TASKS AND EXERCISES>
1 – Reproduce the post about Wine word for word, from "Yes, Wine isn't" to "GPO (I believe).".
2 – In the post about Wine, what kind of server applications is the writer specifically thinking of?

QUOTED PASSAGE>
——————

Bug 0 review pls

Aaron Kincer kincera at gmail.com
Tue Jun 3 02:48:03 UTC 2008

There are many ways to look at Wine, but I'll point out one obvious
_potential_ use of the technology some day. There are many "server"
applications that could be run on a Linux box with Wine. If you stop and
digest what that suggests as a possibility, you can see that server side
apps could be migrated as is.

Yes, Wine isn't really meant for that. I'm merely pointing out the
tantalizing possibility. And I'm not talking about MS server products
necessarily either. There are a whole host of other companies that just
don't offer Linux versions of their products. I'm specifically thinking of
legacy server apps that may one day be abandoned by their vendor or the
vendor goes out of business.

By the way, I'm not sure what you mean by "modify their client Windows
machines", but with Zimbra, you don't have to modify. Reconfigure, maybe.
But you don't even have to touch a machine. You can create Outlook profiles
and push those out with login scripts or via GPO (I believe).

——————

(Entries drawn from a collection)

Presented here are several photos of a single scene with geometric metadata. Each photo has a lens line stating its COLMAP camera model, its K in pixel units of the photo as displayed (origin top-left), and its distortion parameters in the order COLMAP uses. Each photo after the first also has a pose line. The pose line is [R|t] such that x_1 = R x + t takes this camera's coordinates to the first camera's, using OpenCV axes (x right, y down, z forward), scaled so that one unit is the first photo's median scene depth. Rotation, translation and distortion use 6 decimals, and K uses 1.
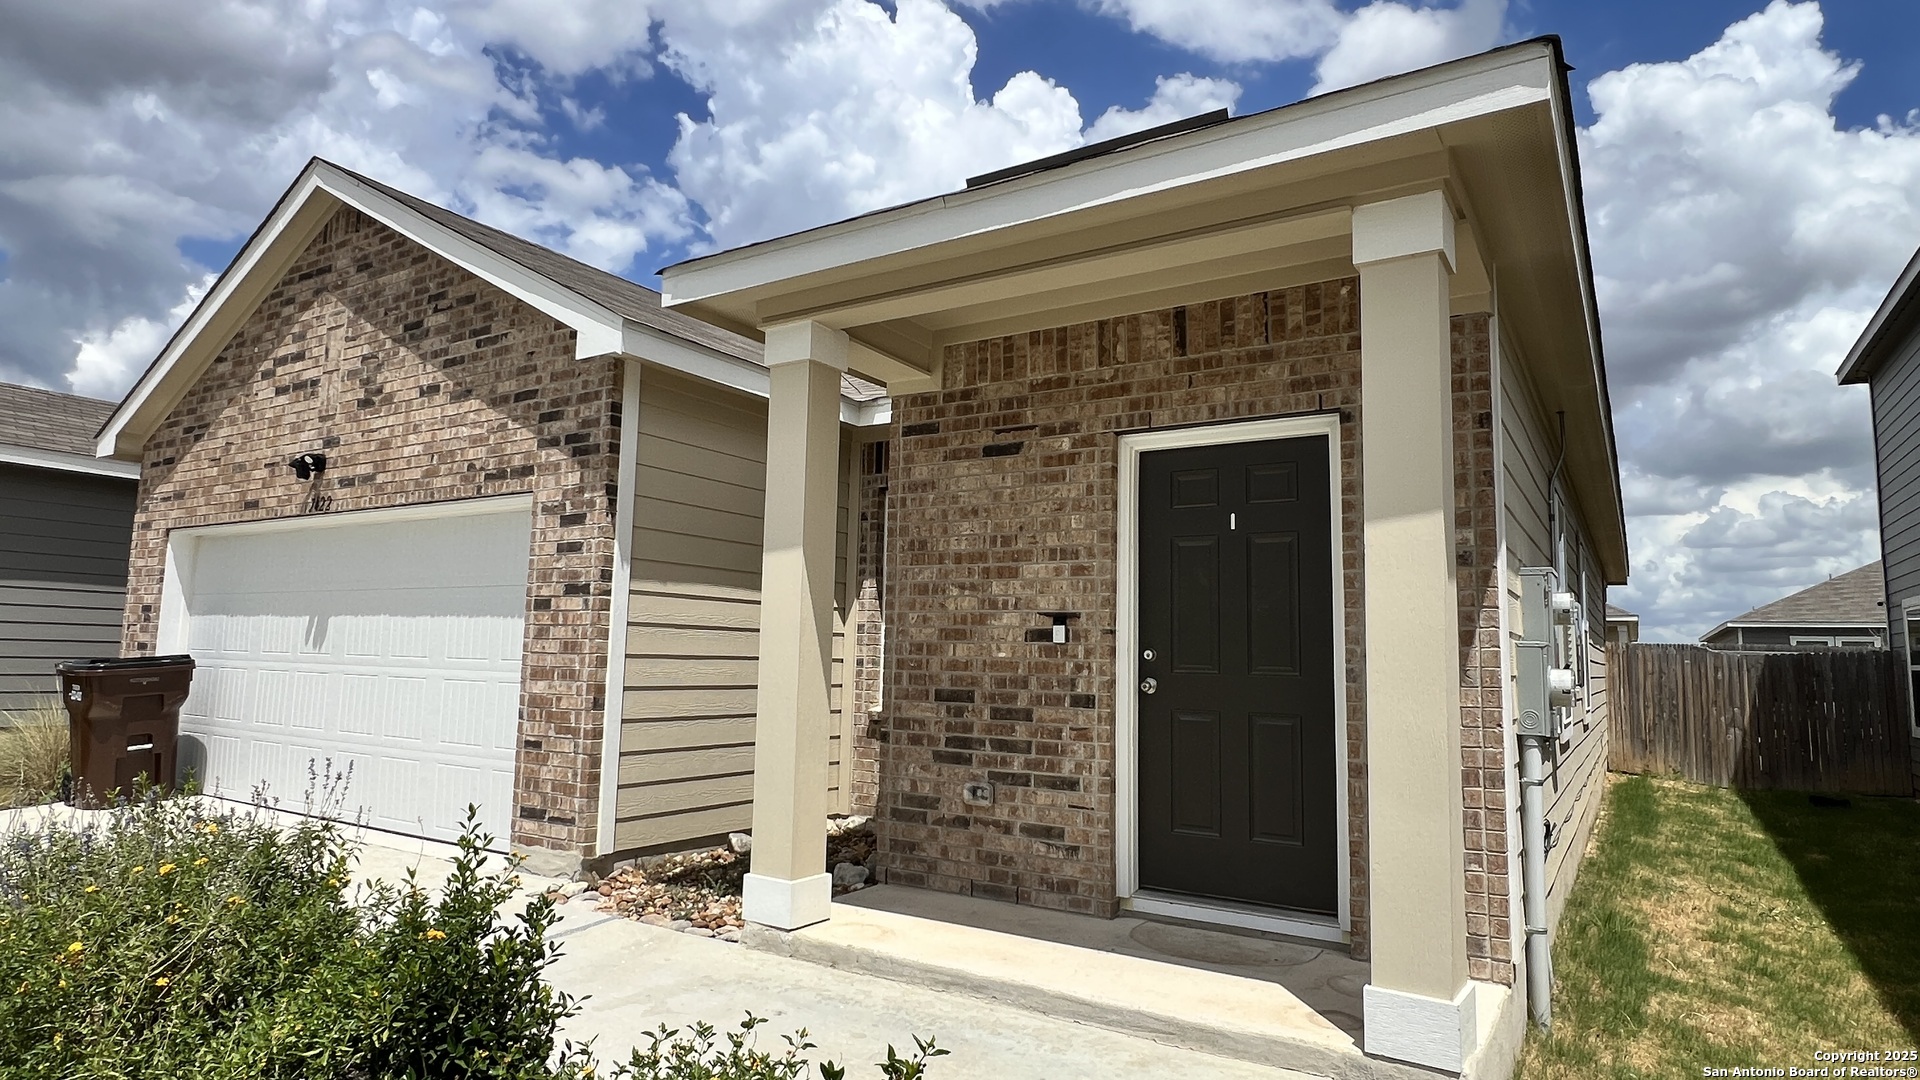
lens RADIAL K [[1076.6, 0, 949.7], [0, 1076.6, 535.6], [0, 0, 1]] dist [-0.003514, -0.001985]
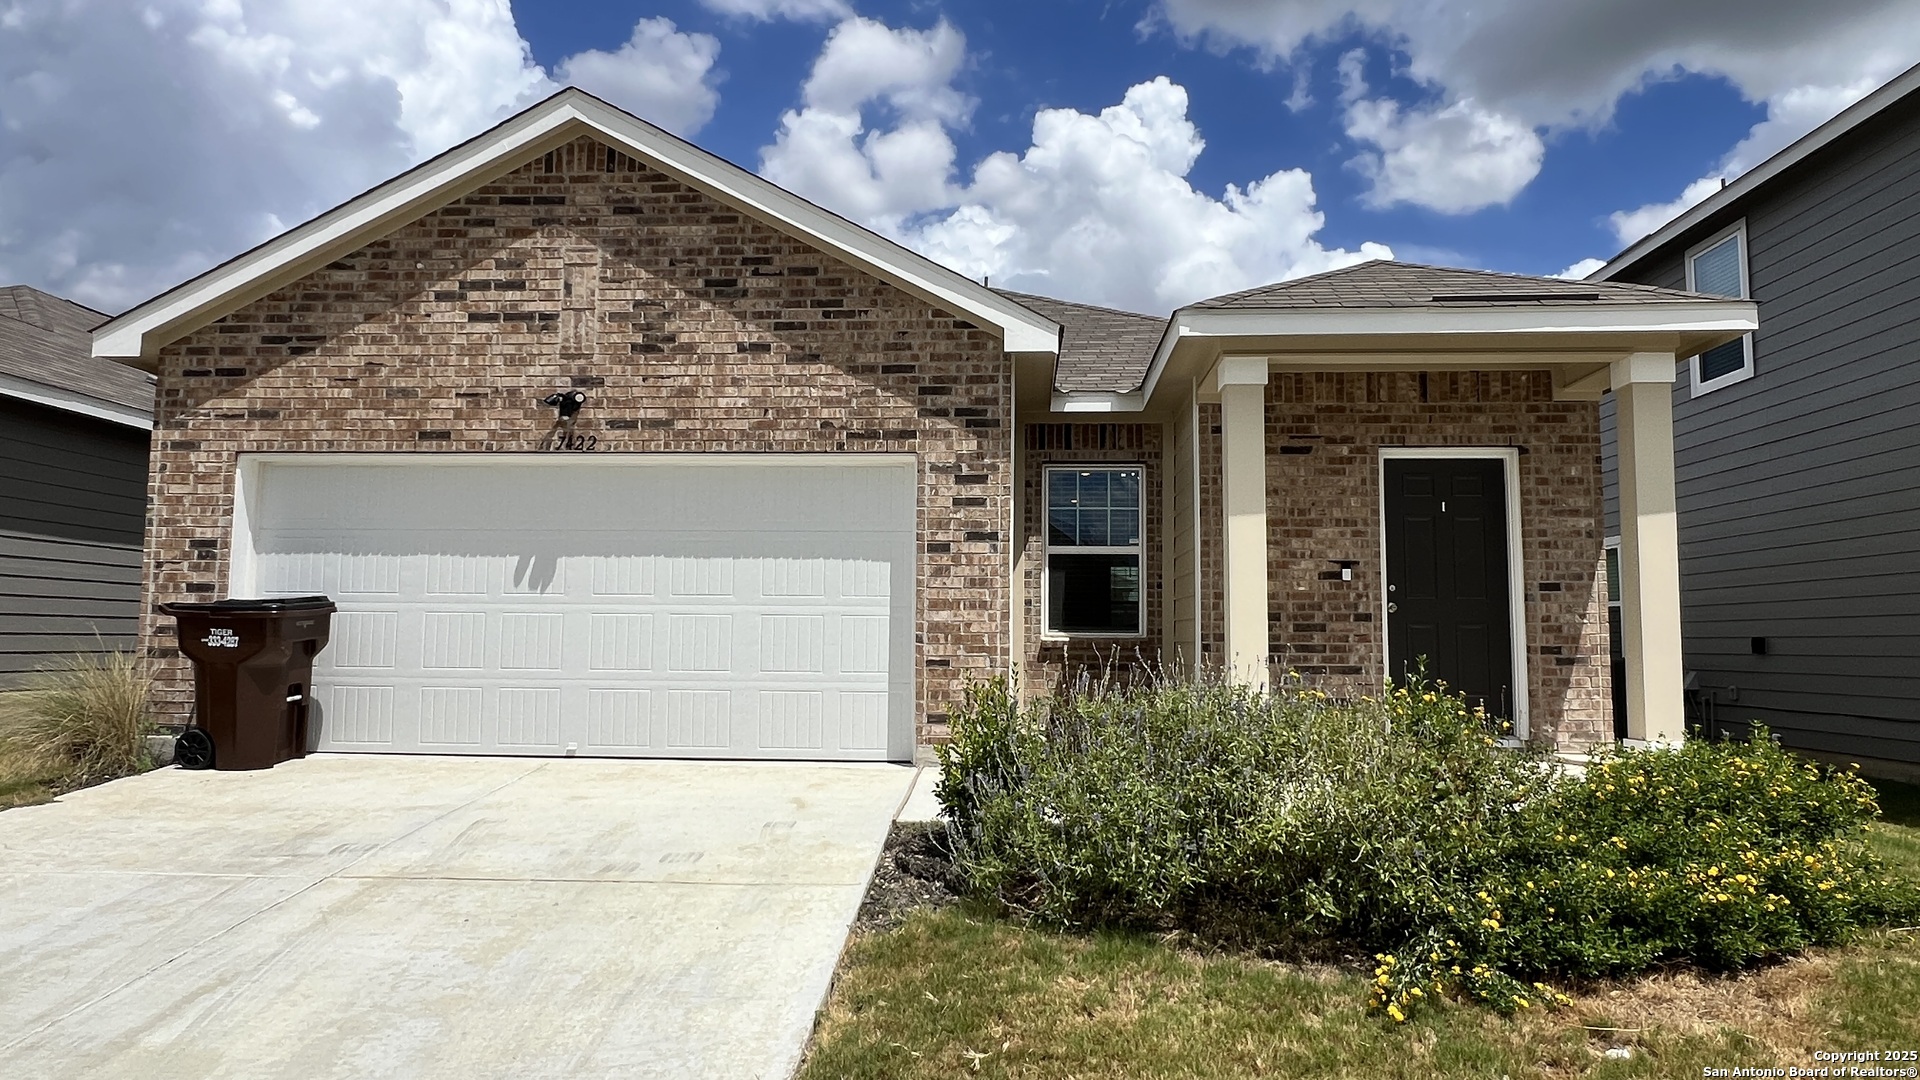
lens RADIAL K [[1157.9, 0, 954.9], [0, 1157.9, 537.9], [0, 0, 1]] dist [-0.003563, 0.000544]
pose [[0.868095, 0.029122, 0.495543, -1.016548], [-0.045348, 0.998756, 0.020746, 0.025401], [-0.494322, -0.040482, 0.868336, -0.133697]]
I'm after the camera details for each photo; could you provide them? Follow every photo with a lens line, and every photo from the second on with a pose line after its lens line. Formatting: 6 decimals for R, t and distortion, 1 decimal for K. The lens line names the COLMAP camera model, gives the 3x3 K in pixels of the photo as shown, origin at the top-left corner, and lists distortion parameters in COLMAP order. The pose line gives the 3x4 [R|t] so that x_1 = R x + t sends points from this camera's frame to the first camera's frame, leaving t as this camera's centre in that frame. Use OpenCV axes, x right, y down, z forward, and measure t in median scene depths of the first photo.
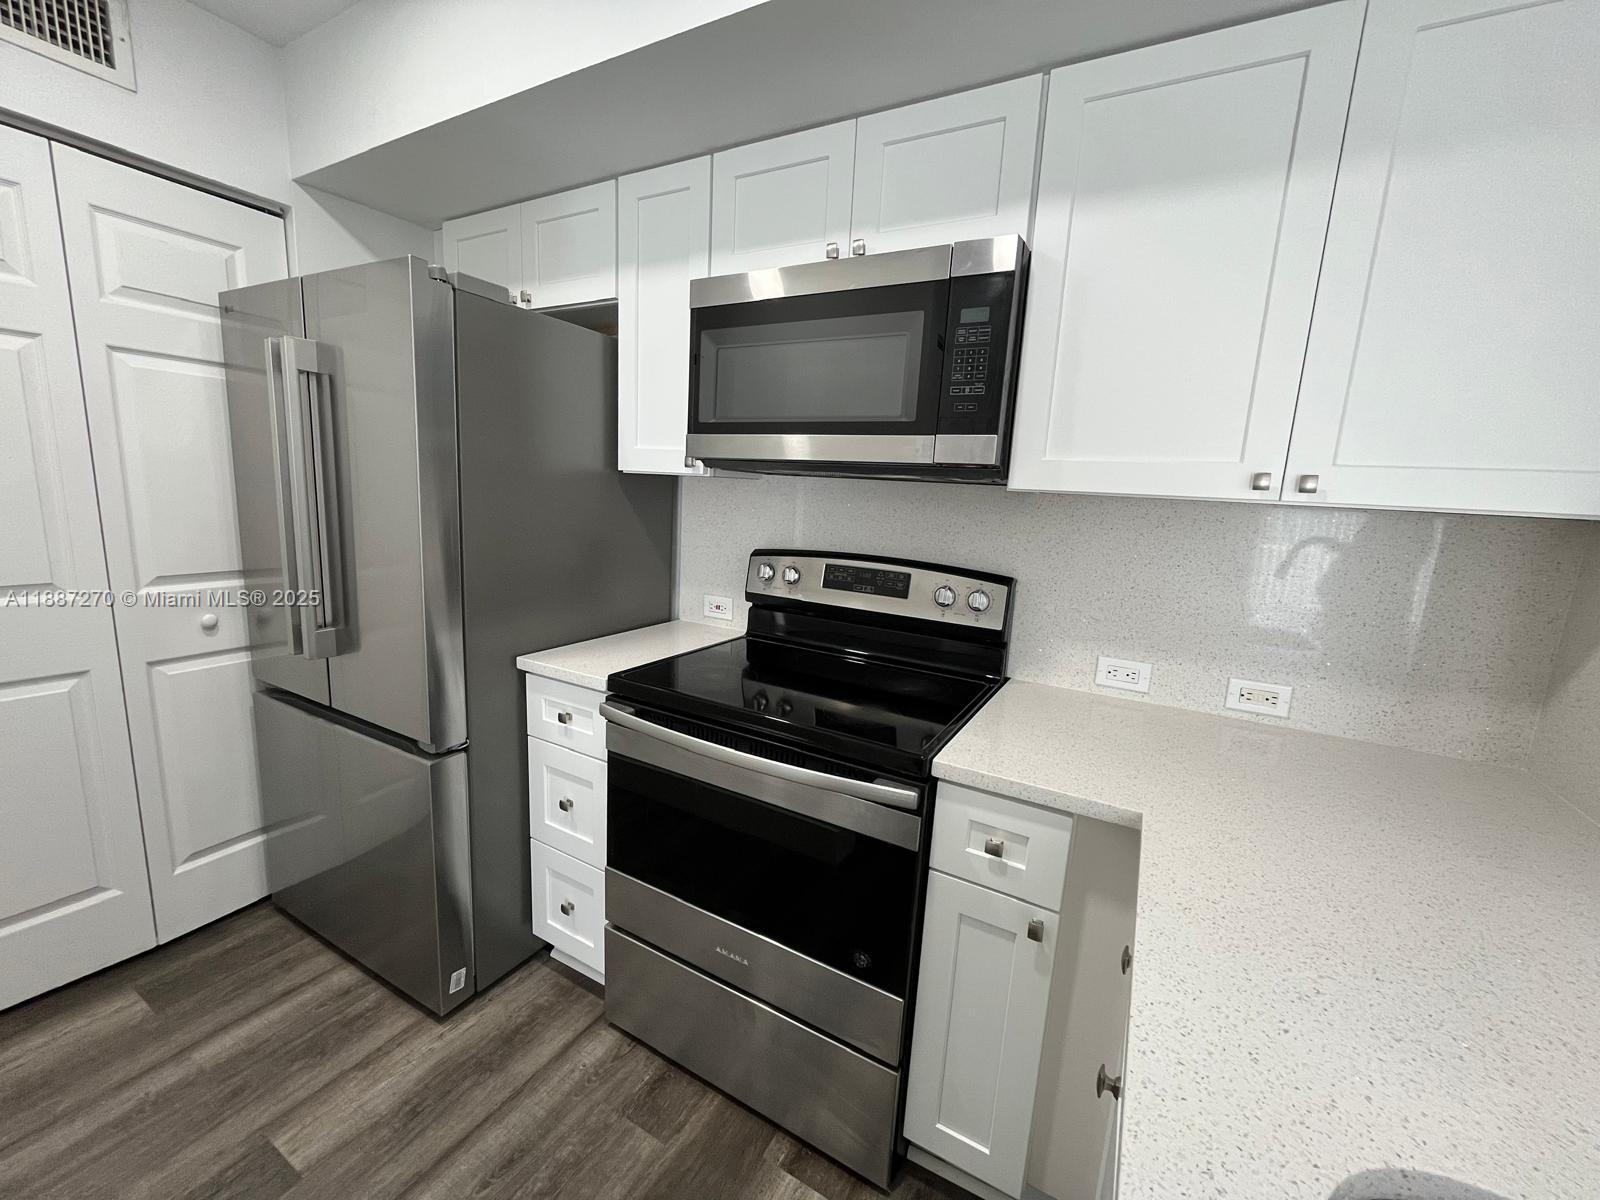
lens RADIAL K [[644.0, 0, 801.0], [0, 644.0, 597.0], [0, 0, 1]] dist [-0.000588, -0.000106]
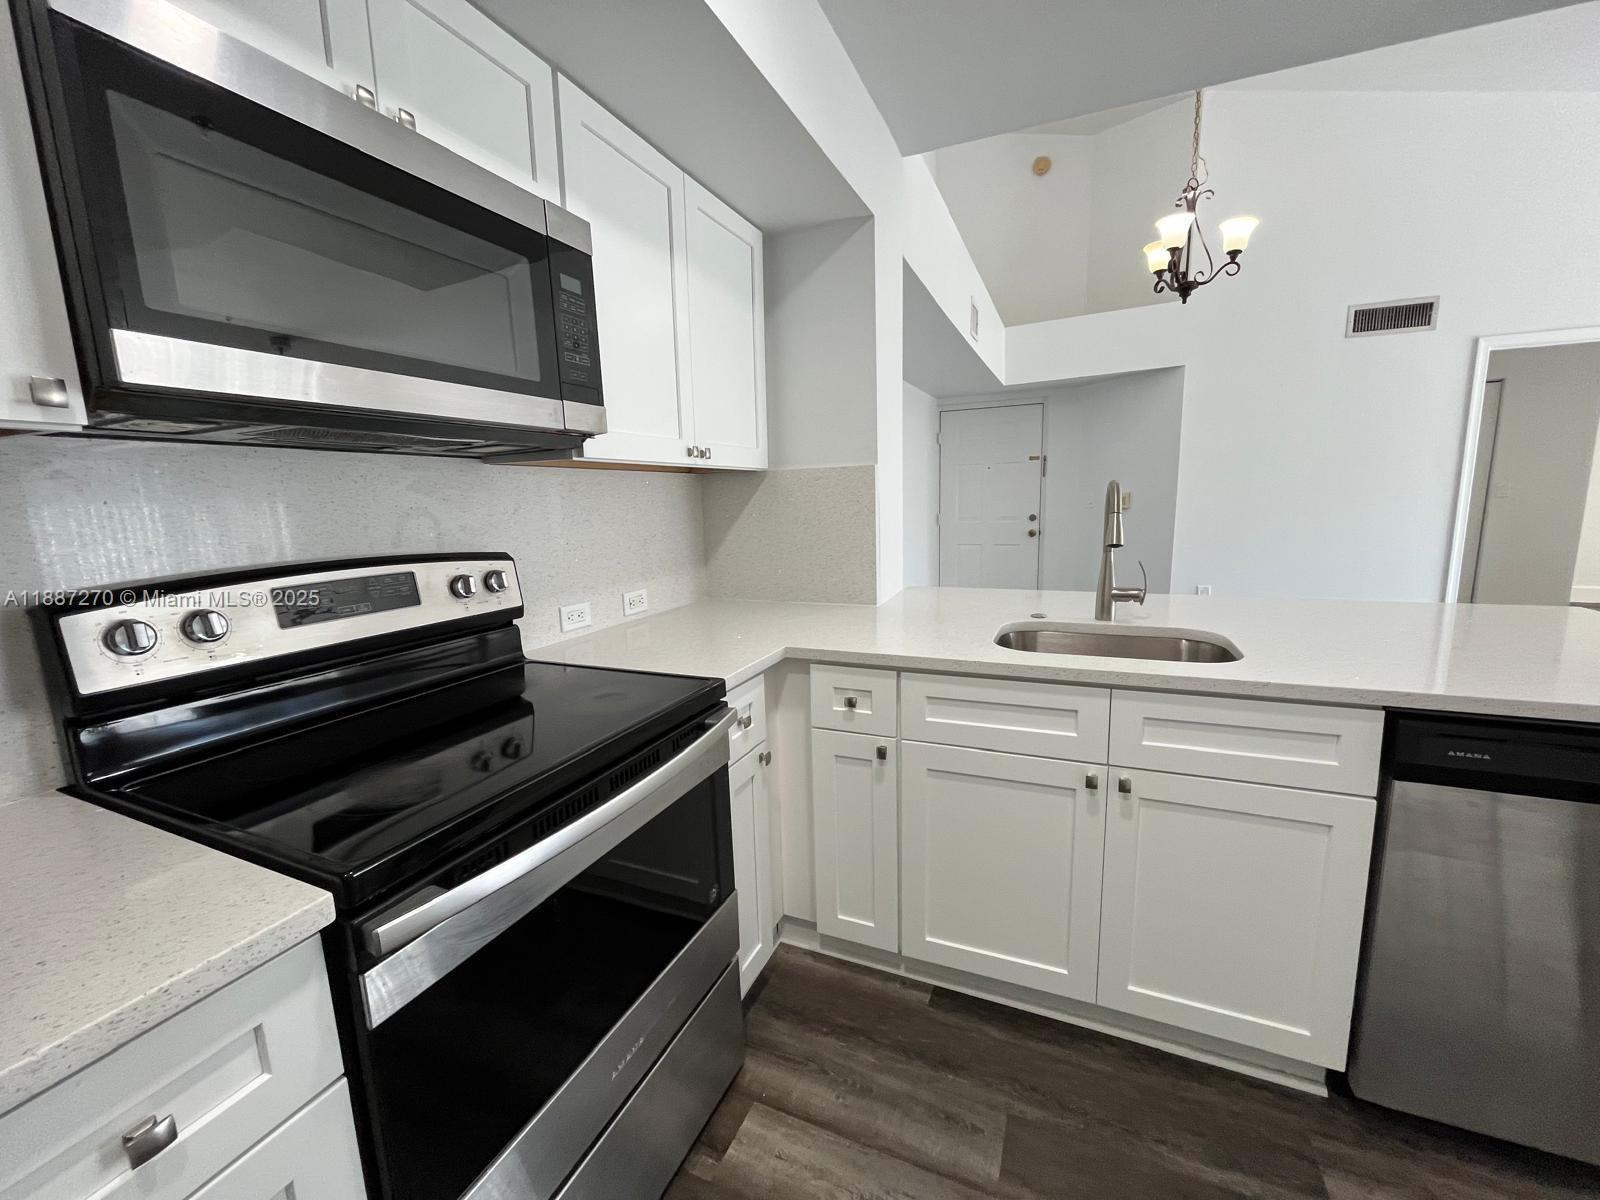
lens RADIAL K [[644.0, 0, 801.0], [0, 644.0, 597.0], [0, 0, 1]] dist [-0.000588, -0.000106]
pose [[-0.097347, -0.203430, 0.974238, -0.747365], [0.189777, 0.957132, 0.218821, -0.103624], [-0.976989, 0.206189, -0.054568, 0.698805]]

——————

ANSWER LIST>
1 –
Yes, Wine isn't really meant for that. I'm merely pointing out the
tantalizing possibility. And I'm not talking about MS server products
necessarily either. There are a whole host of other companies that just
don't offer Linux versions of their products. I'm specifically thinking of
legacy server apps that may one day be abandoned by their vendor or the
vendor goes out of business.

By the way, I'm not sure what you mean by "modify their client Windows
machines", but with Zimbra, you don't have to modify. Reconfigure, maybe.
But you don't even have to touch a machine. You can create Outlook profiles
and push those out with login scripts or via GPO (I believe).

2 – Legacy server apps that may one day be abandoned by their vendor, or whose vendor goes out of business.